Stored items:
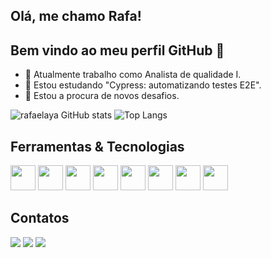 ## Olá, me chamo Rafa! 
## Bem vindo ao meu perfil GitHub 👋

- 🔭 Atualmente trabalho como Analista de qualidade I.
- 🌱 Estou estudando "Cypress: automatizando testes E2E".
- 🤔 Estou a procura de novos desafios.



![rafaelaya GitHub stats](https://github-readme-stats.vercel.app/api?username=rafaelaya&show_icons=true&theme=nord)
![Top Langs](https://github-readme-stats.vercel.app/api/top-langs/?username=rafaelaya&layout=compact&theme=nord)

## Ferramentas & Tecnologias 

  <img src="https://cdn.jsdelivr.net/gh/devicons/devicon@latest/icons/python/python-original.svg" width="40" height="40" />   <img src="https://cdn.jsdelivr.net/gh/devicons/devicon@latest/icons/cypressio/cypressio-original.svg" width="40" height="40" /> <img src="https://cdn.jsdelivr.net/gh/devicons/devicon@latest/icons/postman/postman-original.svg" width="40" height="40" />    <img src="https://cdn.jsdelivr.net/gh/devicons/devicon@latest/icons/vscode/vscode-original.svg" width="40" height="40" />   <img src="https://cdn.jsdelivr.net/gh/devicons/devicon@latest/icons/jira/jira-original-wordmark.svg" width="40" height="40" />
<img src="https://cdn.jsdelivr.net/gh/devicons/devicon@latest/icons/sqldeveloper/sqldeveloper-original.svg" width="40" height="40"  />
<img src="https://s2.svgbox.net/social.svg?ic=github&color=000" width="40" height="40">
<img src="https://s2.svgbox.net/files.svg?ic=robotframework&color=000" width="40" height="40">

   
## Contatos
<div> 
  <a href = "mailto:ryg1998@gmail.com"><img src="https://img.shields.io/badge/-Gmail-%23333?style=for-the-badge&logo=gmail&logoColor=white" target="_blank"></a>
  <a href="https://www.linkedin.com/in/rafaelaygomes/" target="_blank"><img src="https://img.shields.io/badge/-LinkedIn-%230077B5?style=for-the-badge&logo=linkedin&logoColor=white" target="_blank"></a>
   <a href= "https://github.com/rafaelaya"><img src="https://img.shields.io/badge/GitHub-100000?style=for-the-badge&logo=github&logoColor=white" target="_blank"></a>
</div>
   
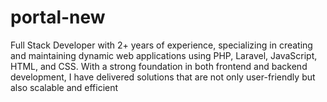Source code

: # portal-new
Full Stack Developer with 2+ years of experience, specializing in creating and maintaining dynamic web applications using PHP, Laravel, JavaScript, HTML, and CSS. With a strong foundation in both frontend and backend development, I have delivered solutions that are not only user-friendly but also scalable and efficient
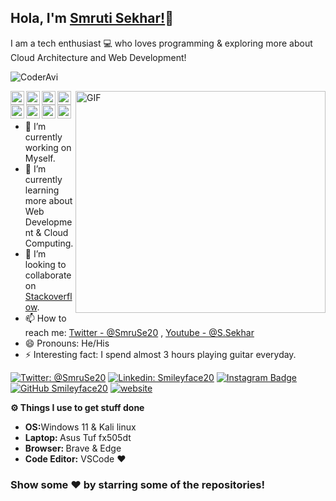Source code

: ## Hola, I'm [Smruti Sekhar!](https://coderavi.github.io/my-protfolio/)👋
I am a tech enthusiast 💻 who loves programming & exploring more about Cloud Architecture and Web Development!
<p align="left">
<img src="https://komarev.com/ghpvc/?username=CoderAvi&label=Profile views&color=green&style=plastic" alt="CoderAvi" /> 
</p>
</a><img align="right" alt="GIF" src="https://camo.githubusercontent.com/992babdffd8c74a1502de375fbdf7e4d54773242/68747470733a2f2f6d656469612e67697068792e636f6d2f6d656469612f53576f536b4e36447854737a71494b4571762f67697068792e676966" width="400" height="355" />
</a>


<a href="https://twitter.com/SmruSe20">
  <img align="left" alt="Smruti's Twitter" width="22px" src="https://cdn.jsdelivr.net/npm/simple-icons@v3/icons/twitter.svg" />
</a>
<a href="[https://www.linkedin.com/in/smrutisekhar2001/]">
  <img align="left" alt="Smruti's Linkdein" width="22px" src="https://cdn.jsdelivr.net/npm/simple-icons@v3/icons/linkedin.svg" />
</a>
<a href="https://github.com/Smileyface20">
  <img align="left" alt="Smruti's Github" width="22px" src="https://cdn.jsdelivr.net/npm/simple-icons@v3/icons/github.svg" />
</a>
<a href="https://stackoverflow.com/users/19222067/smruti-sekhar?tab=profile">
  <img align="left" alt="Smruti's Stackoverflow" width="22px" src="https://cdn.jsdelivr.net/npm/simple-icons@v3/icons/stackoverflow.svg" />
</a>
<a href="https://www.instagram.com/s._.shekhar._/">
  <img align="left" alt="Smruti's Instagram" width="22px" src="https://cdn.jsdelivr.net/npm/simple-icons@v3/icons/instagram.svg" />
</a>
<a href="https://www.facebook.com/profile.php?id=100010572190367">
  <img align="left" alt="Smruti's Facebook" width="22px" src="https://cdn.jsdelivr.net/npm/simple-icons@v3/icons/facebook.svg" />

<a href="https://www.youtube.com/channel/UCl6srlVqE-FwPTa1SmEZJ2Q">
  <img align="left" alt="Smruti's Youtube" width="22px" src="https://cdn.jsdelivr.net/npm/simple-icons@v3/icons/youtube.svg" />
</a>
<a href="https://www.hackerrank.com/ss20032001">
  <img align="left" alt="Smruti's hackerrank" width="22px" src="https://cdn.jsdelivr.net/npm/simple-icons@v3/icons/hackerrank.svg" />
</a>	
<br/>
<br/>
		
- 🔭 I’m currently working on Myself.
- 🌱 I’m currently learning more about Web Development & Cloud Computing.
- 👯 I’m looking to collaborate on [Stackoverflow](https://stackoverflow.com/users/19222067/smruti-sekhar).
- 📫 How to reach me: [Twitter - @SmruSe20](https://twitter.com/SmruSe20) , [Youtube - @S.Sekhar](https://www.youtube.com/channel/UCl6srlVqE-FwPTa1SmEZJ2Q)
- 😄 Pronouns: He/His    
- ⚡ Interesting fact: I spend almost 3 hours playing guitar everyday.       
           
 
[![Twitter: @SmruSe20](https://img.shields.io/twitter/follow/Smileyface20?style=social)](https://twitter.com/SmruSe20)
[![Linkedin: Smileyface20](https://img.shields.io/badge/-Smileyface20-blue?style=flat-square&logo=Linkedin&logoColor=white&link=https://www.linkedin.com/in/smrutisekhar2001/)](https://www.linkedin.com/in/smrutisekhar2001/)
[![Instagram Badge](https://img.shields.io/badge/-Instagram-e4405f?style=flat-square&logo=Instagram&logoColor=white)](https://www.instagram.com/s._.shekhar._/) 
[![GitHub Smileyface20](https://img.shields.io/github/followers/Smileyface20?label=follow&style=social)](https://github.com/Smileyface20)
[![website](https://img.shields.io/badge/Portfolio-Smileyface20-2648ff?style=flat-square&logo=google-chrome)](https://smileyface20.github.io/MyPortfolio/)


<b>⚙️ Things I use to get stuff done</b></summary>
  	<ul>
  	    <li><b>OS:</b>Windows 11 & Kali linux</li>
	    <li><b>Laptop: </b> Asus Tuf fx505dt</li>
  	    <li><b>Browser: </b> Brave & Edge</li>
	    <li><b>Code Editor:</b> VSCode ❤</li>
        </ul>	

<div align="centre">

### Show some ❤️ by starring some of the repositories!



</div>


  
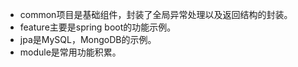 - common项目是基础组件，封装了全局异常处理以及返回结构的封装。
- feature主要是spring boot的功能示例。
- jpa是MySQL，MongoDB的示例。
- module是常用功能积累。
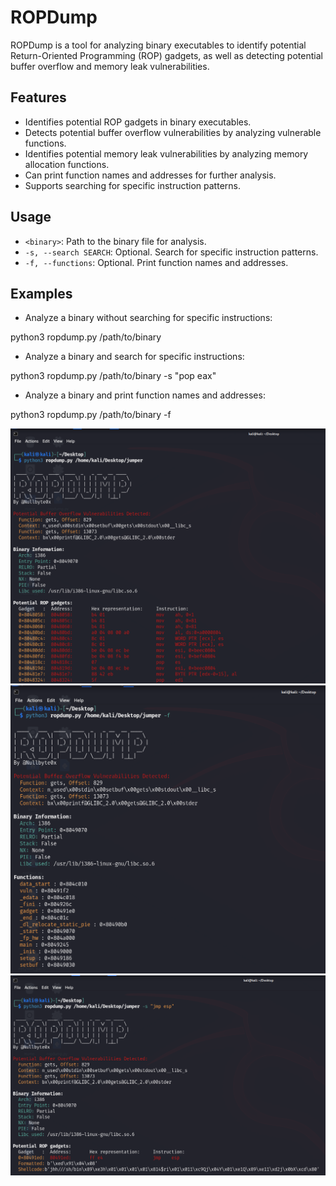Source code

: # ROPDump

ROPDump is a tool for analyzing binary executables to identify potential Return-Oriented Programming (ROP) gadgets, as well as detecting potential buffer overflow and memory leak vulnerabilities.

## Features

- Identifies potential ROP gadgets in binary executables.
- Detects potential buffer overflow vulnerabilities by analyzing vulnerable functions.
- Identifies potential memory leak vulnerabilities by analyzing memory allocation functions.
- Can print function names and addresses for further analysis.
- Supports searching for specific instruction patterns.

## Usage

- `<binary>`: Path to the binary file for analysis.
- `-s, --search SEARCH`: Optional. Search for specific instruction patterns.
- `-f, --functions`: Optional. Print function names and addresses.

## Examples

- Analyze a binary without searching for specific instructions:

python3 ropdump.py /path/to/binary


- Analyze a binary and search for specific instructions:

python3 ropdump.py /path/to/binary -s "pop eax"

- Analyze a binary and print function names and addresses:

python3 ropdump.py /path/to/binary -f

![](img/1.png)
![](img/2.png)
![](img/3.png)
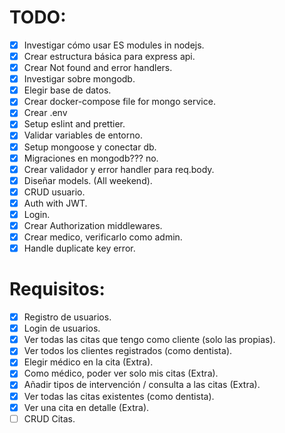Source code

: # TODO:
  * [X] Investigar cómo usar ES modules in nodejs.
  * [X] Crear estructura básica para express api.
  * [X] Crear Not found and error handlers.
  * [X] Investigar sobre mongodb.
  * [X] Elegir base de datos.
  * [X] Crear docker-compose file for mongo service.
  * [X] Crear .env
  * [X] Setup eslint and prettier.
  * [X] Validar variables de entorno.
  * [X] Setup mongoose y conectar db.
  * [X] Migraciones en mongodb??? no.
  * [X] Crear validador y error handler para req.body.
  * [X] Diseñar models. (All weekend). 
  * [X] CRUD usuario.
  * [X] Auth with JWT.
  * [X] Login.
  * [X] Crear Authorization middlewares.
  * [X] Crear medico, verificarlo como admin.
  * [X] Handle duplicate key error.

# Requisitos:
  * [X] Registro de usuarios.
  * [X] Login de usuarios.
  * [X] Ver todas las citas que tengo como cliente (solo las propias).
  * [X] Ver todos los clientes registrados (como dentista).
  * [X] Elegir médico en la cita (Extra).
  * [X] Como médico, poder ver solo mis citas (Extra).
  * [X] Añadir tipos de intervención / consulta a las citas (Extra).
  * [X] Ver todas las citas existentes (como dentista).
  * [X] Ver una cita en detalle (Extra).
  * [ ] CRUD Citas.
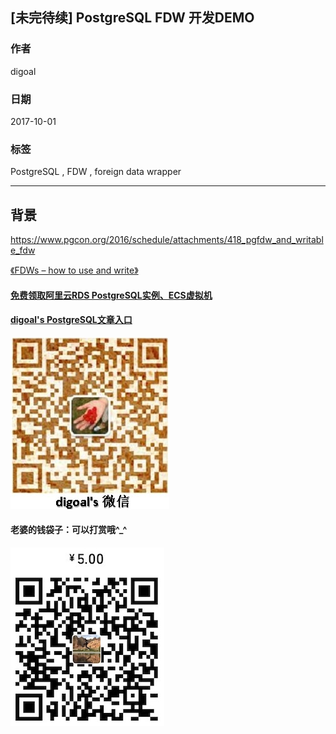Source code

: ## [未完待续] PostgreSQL FDW 开发DEMO  
    
### 作者    
digoal    
    
### 日期    
2017-10-01    
    
### 标签    
PostgreSQL , FDW , foreign data wrapper    
    
----    
    
## 背景    
    
https://www.pgcon.org/2016/schedule/attachments/418_pgfdw_and_writable_fdw     
  
[《FDWs – how to use and write》](20171001_03_pdf_001.pdf)  
  
  
  
  
  
  
  
  
  
  
  
  
  
  
#### [免费领取阿里云RDS PostgreSQL实例、ECS虚拟机](https://free.aliyun.com/ "57258f76c37864c6e6d23383d05714ea")
  
  
#### [digoal's PostgreSQL文章入口](https://github.com/digoal/blog/blob/master/README.md "22709685feb7cab07d30f30387f0a9ae")
  
  
![digoal's weixin](../pic/digoal_weixin.jpg "f7ad92eeba24523fd47a6e1a0e691b59")
  
  
#### 老婆的钱袋子：可以打赏哦^_^  
![wife's weixin ds](../pic/wife_weixin_ds.jpg "acd5cce1a143ef1d6931b1956457bc9f")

Your objective: Once the line with "- common项目是基础组件，封装了全局异常处理以及返回结构的封装。" is found in the data above, reproduce it and each line after it exactly, through the line with "[X] Crear .env". Omit the pictures.

Output:
 - common项目是基础组件，封装了全局异常处理以及返回结构的封装。
- feature主要是spring boot的功能示例。
- jpa是MySQL，MongoDB的示例。
- module是常用功能积累。
Source code

: # ROPDump

ROPDump is a tool for analyzing binary executables to identify potential Return-Oriented Programming (ROP) gadgets, as well as detecting potential buffer overflow and memory leak vulnerabilities.

## Features

- Identifies potential ROP gadgets in binary executables.
- Detects potential buffer overflow vulnerabilities by analyzing vulnerable functions.
- Identifies potential memory leak vulnerabilities by analyzing memory allocation functions.
- Can print function names and addresses for further analysis.
- Supports searching for specific instruction patterns.

## Usage

- `<binary>`: Path to the binary file for analysis.
- `-s, --search SEARCH`: Optional. Search for specific instruction patterns.
- `-f, --functions`: Optional. Print function names and addresses.

## Examples

- Analyze a binary without searching for specific instructions:

python3 ropdump.py /path/to/binary


- Analyze a binary and search for specific instructions:

python3 ropdump.py /path/to/binary -s "pop eax"

- Analyze a binary and print function names and addresses:

python3 ropdump.py /path/to/binary -f

![](img/1.png)
![](img/2.png)
![](img/3.png)
Source code

: # TODO:
  * [X] Investigar cómo usar ES modules in nodejs.
  * [X] Crear estructura básica para express api.
  * [X] Crear Not found and error handlers.
  * [X] Investigar sobre mongodb.
  * [X] Elegir base de datos.
  * [X] Crear docker-compose file for mongo service.
  * [X] Crear .env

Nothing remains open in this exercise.